A more balanced view was expressed by Demis Hassabis, who leads AI research at Google, in a recent interview:
We’re seeing incredible gains with the existing techniques, pushing them to the limit. But we’re also inventing new things all the time as well. And I think to get all the way to something like AGI may require one or two more new breakthroughs.
It is becoming increasingly obvious to everyone involved that the initial hysteria around LLMs was overblown. They are incredibly useful tools and represent a huge step forward for AI, but they alone are not enough to achieve AGI. The addition of reasoning capabilities has made them a lot more useful, but recent research suggests that LRMs won’t get us to human-level intelligence either.
So we’re in search of “one or two more new breakthroughs”. Maybe they will arrive relatively quickly. But as LeCun said in the tweet quoted earlier, “the distribution has a long tail”. In plain English, this means that even top experts don’t really have a clue. Considering that we don’t even know what these breakthroughs might be, or how many will be needed, it is possible AGI won’t be reached for decades. Maybe never.

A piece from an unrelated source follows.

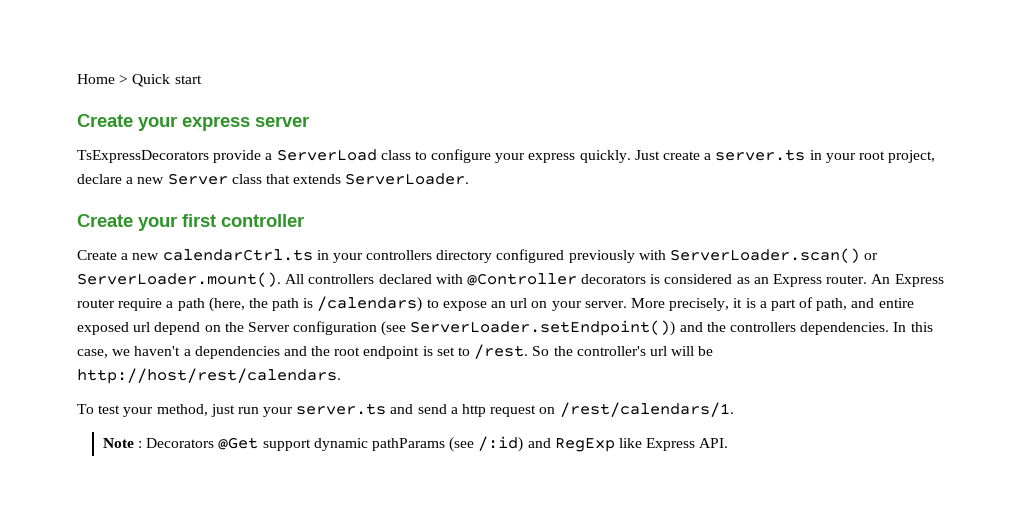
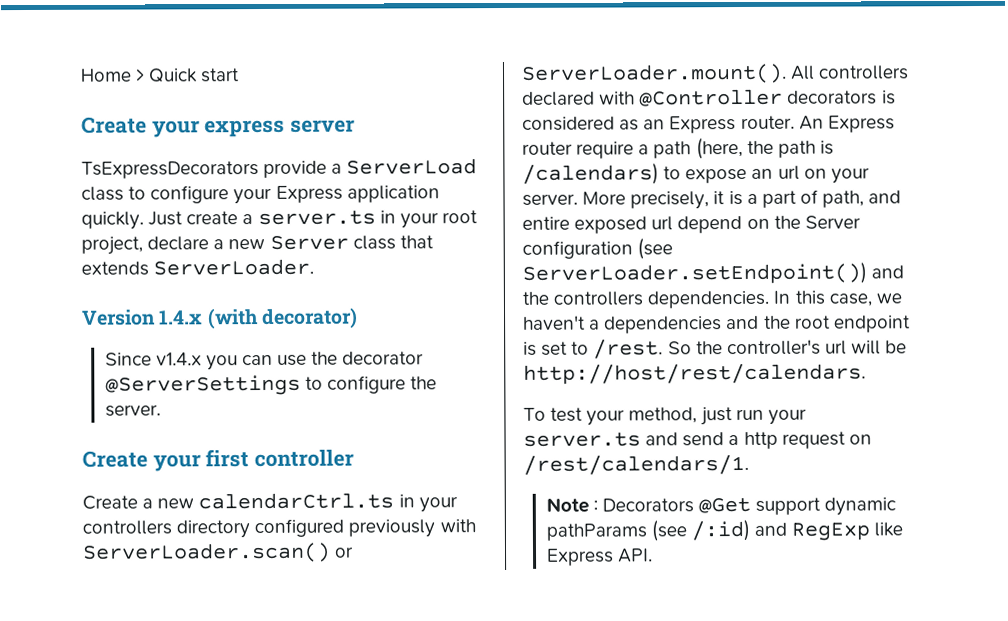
[528,153,576,163] express -> [275,185,440,203] Express application
(470, 179) none -> [81,307,358,330] [104,351,425,371] [104,374,438,396] [104,404,161,417] // Version 1.4.x (with decorator) // Since v1.4.x you can use the decorator @ServerSettings to configure the server.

That is probably too pessimistic. But when you hear claims that superintelligence is just a year or two away, you can safely laugh them off.
Okay, they’re not really neurons, but they act in a way broadly analogous to the physical neurons in our brains.
They use made-up names to protect the innocent. It’s impossible to guess who they mean by “OpenBrain”.
This specific quote might be apocryphal, but it broadly represented academic sentiment at the time.